Dosen Ilmu Politik Fakultas Ilmu Sosial dan Ilmu Politik (FISIP) Unpad ini menilai keberhasilan pemeritahan Joko Widodo dalam menyelenggarakan Presidensi G20 menjadi sebuah standar cukup tinggi untuk pemimpin indonesia berikutnya.

BACA JUGA: Ustaz Maulana Sebut Cak Imin Pemimpin yang Menyenangkan dan Pintar

Menurutnya pemimpin Indonesia selanjutnya harus bisa bisa berkiprah penting dan ikut menjadi pengendali dari proses politik serta ekonomi di kancah global.
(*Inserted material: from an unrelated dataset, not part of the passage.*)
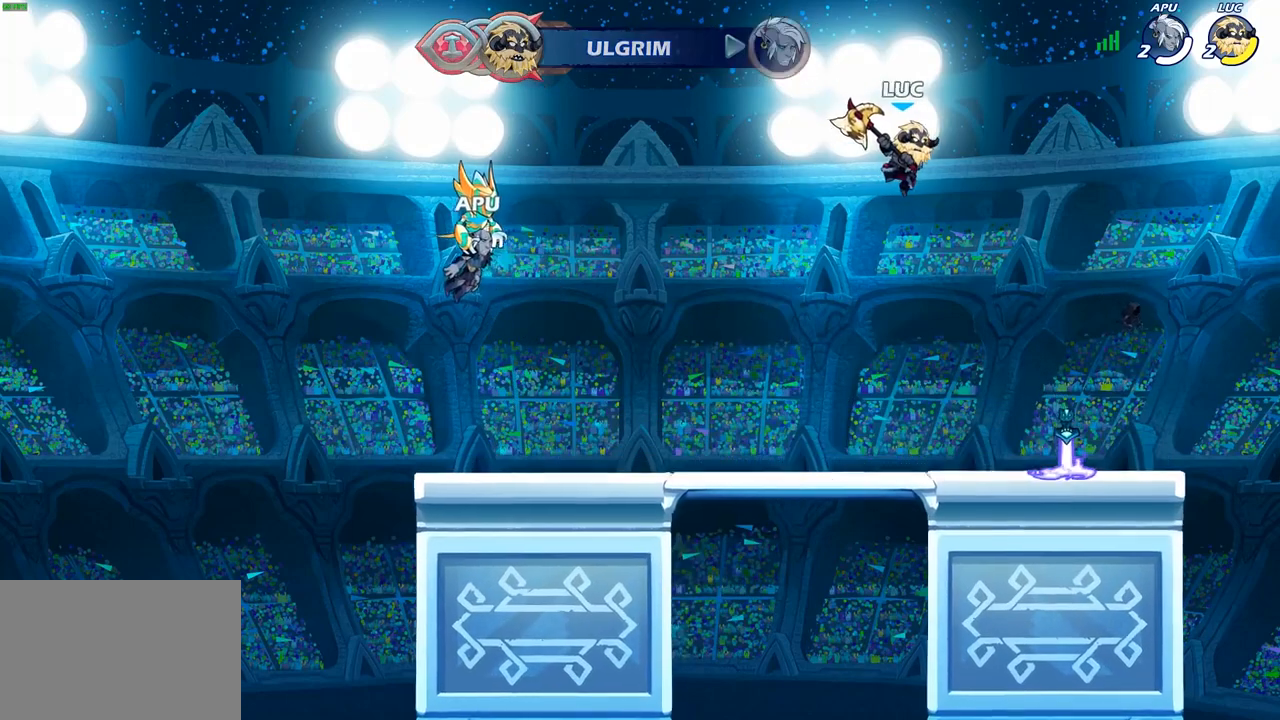
{"buttons": [], "left_stick": "center", "right_stick": "center", "events": [[117, "left_stick", "center"], [200, "R2", "down"], [250, "CIRCLE", "down"], [367, "R2", "up"], [400, "CIRCLE", "up"]]}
"Saya tidak akan spesifik tentunya menyebutkan kandidat karena sekarang masih dinamis," ujarnya.

BACA JUGA: Dukungan Kuat Erick Thohir Menjadi Cawapres Berkat Rekam Jejak Pemimpin Sukses

"Saya pikir kandidat-kandidat yang sekarang digadang-gadang siapapun ya menurut saya adalah politisi-politiai ulung yang punya kapasitas dan kapabilitas yang mumpuni dan sangat paham dengan situasi politik tidak hanya di dalam negeri tetapi juga luar negeri," pungkasnya.

Sebelumnya, Menko Perekonomian yang juga digadang-gadang sebagak capres dari Partai Golkar, Airlangga Hartarto menyampaikan penolakannya terhadap peraturan baru European Union (EU) atau EU Deforestation Regulation (EUDR) yang ditujukan untuk mengekang deforestasi global.
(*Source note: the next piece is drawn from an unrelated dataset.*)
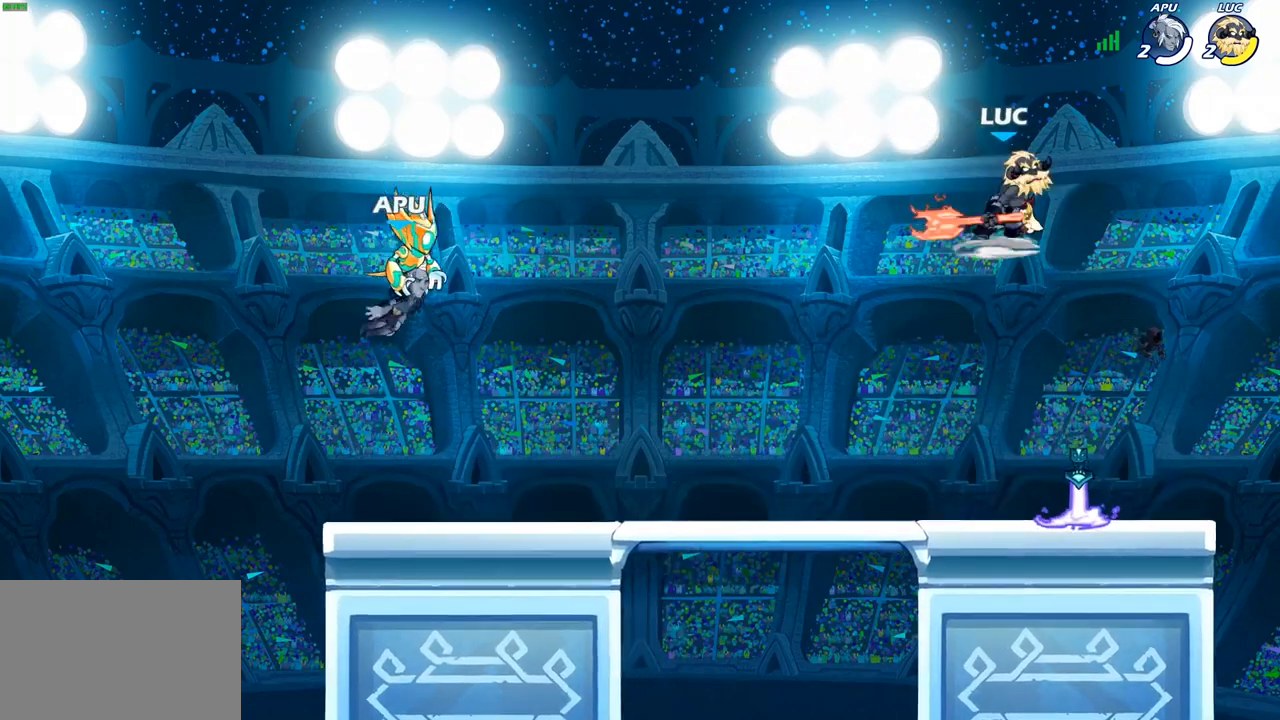
{"buttons": [], "left_stick": "center", "right_stick": "center", "events": []}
Airlangga menilai kebijakan tersebut merugikan negara produsen sawit serta sejumlah komoditas pangan atau hasil hutan, khususnya para petani kecil.

Kebijakan ini juga dinilai sebagi bentuk imprealisme gaya baru.

Hal itu langsung disuarakan Airlangga saat datang ke markas EU di Brussels bersama Deputi Perdana Menteri Malaysia Fadillah Yusof.

Di lain hal, Menteri Pertahanan yang juga merupakan Capres dari Partai Gerindra Prabowo Subianto, mengajukan proposal perdamaian untuk mengakhiri perang antara Rusia dan Ukraina.

Proposal tersebut disampaikan saat menghadiri KTT Pertahanan Dialog di Shangri-La Hotel, Singapura pada Sabtu, 3 Juni 2023. (dil/jpnn)

Kamu Sudah Menonton Video Terbaru Berikut ini?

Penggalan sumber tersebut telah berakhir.